> [Work to complete]:
Quote all of the rows below verbatim, line by line.

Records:

..........

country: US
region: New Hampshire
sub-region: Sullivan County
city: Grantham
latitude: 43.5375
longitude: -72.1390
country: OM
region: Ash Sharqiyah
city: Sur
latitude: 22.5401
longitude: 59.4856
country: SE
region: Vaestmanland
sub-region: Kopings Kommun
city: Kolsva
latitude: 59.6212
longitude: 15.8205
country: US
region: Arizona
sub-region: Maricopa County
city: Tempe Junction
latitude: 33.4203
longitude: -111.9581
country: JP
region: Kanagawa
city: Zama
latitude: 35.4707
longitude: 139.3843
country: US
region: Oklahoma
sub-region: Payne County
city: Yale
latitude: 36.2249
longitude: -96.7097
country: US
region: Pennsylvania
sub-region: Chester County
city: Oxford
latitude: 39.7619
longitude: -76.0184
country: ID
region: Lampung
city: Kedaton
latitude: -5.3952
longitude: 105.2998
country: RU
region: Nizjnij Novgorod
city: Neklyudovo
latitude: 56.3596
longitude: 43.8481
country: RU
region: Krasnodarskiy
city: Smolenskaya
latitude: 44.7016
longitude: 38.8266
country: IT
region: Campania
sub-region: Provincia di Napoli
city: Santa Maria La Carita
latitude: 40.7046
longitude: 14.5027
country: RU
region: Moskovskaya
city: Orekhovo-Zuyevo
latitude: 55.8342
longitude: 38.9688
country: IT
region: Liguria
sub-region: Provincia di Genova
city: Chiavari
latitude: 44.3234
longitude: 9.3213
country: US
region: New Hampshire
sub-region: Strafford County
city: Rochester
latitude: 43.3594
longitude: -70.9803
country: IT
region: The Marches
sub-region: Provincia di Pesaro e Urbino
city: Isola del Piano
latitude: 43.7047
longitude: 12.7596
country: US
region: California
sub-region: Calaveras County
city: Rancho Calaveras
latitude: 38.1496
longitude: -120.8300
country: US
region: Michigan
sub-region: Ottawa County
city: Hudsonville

..........

> [Exercise response]:
country: US
region: New Hampshire
sub-region: Sullivan County
city: Grantham
latitude: 43.5375
longitude: -72.1390
country: OM
region: Ash Sharqiyah
city: Sur
latitude: 22.5401
longitude: 59.4856
country: SE
region: Vaestmanland
sub-region: Kopings Kommun
city: Kolsva
latitude: 59.6212
longitude: 15.8205
country: US
region: Arizona
sub-region: Maricopa County
city: Tempe Junction
latitude: 33.4203
longitude: -111.9581
country: JP
region: Kanagawa
city: Zama
latitude: 35.4707
longitude: 139.3843
country: US
region: Oklahoma
sub-region: Payne County
city: Yale
latitude: 36.2249
longitude: -96.7097
country: US
region: Pennsylvania
sub-region: Chester County
city: Oxford
latitude: 39.7619
longitude: -76.0184
country: ID
region: Lampung
city: Kedaton
latitude: -5.3952
longitude: 105.2998
country: RU
region: Nizjnij Novgorod
city: Neklyudovo
latitude: 56.3596
longitude: 43.8481
country: RU
region: Krasnodarskiy
city: Smolenskaya
latitude: 44.7016
longitude: 38.8266
country: IT
region: Campania
sub-region: Provincia di Napoli
city: Santa Maria La Carita
latitude: 40.7046
longitude: 14.5027
country: RU
region: Moskovskaya
city: Orekhovo-Zuyevo
latitude: 55.8342
longitude: 38.9688
country: IT
region: Liguria
sub-region: Provincia di Genova
city: Chiavari
latitude: 44.3234
longitude: 9.3213
country: US
region: New Hampshire
sub-region: Strafford County
city: Rochester
latitude: 43.3594
longitude: -70.9803
country: IT
region: The Marches
sub-region: Provincia di Pesaro e Urbino
city: Isola del Piano
latitude: 43.7047
longitude: 12.7596
country: US
region: California
sub-region: Calaveras County
city: Rancho Calaveras
latitude: 38.1496
longitude: -120.8300
country: US
region: Michigan
sub-region: Ottawa County
city: Hudsonville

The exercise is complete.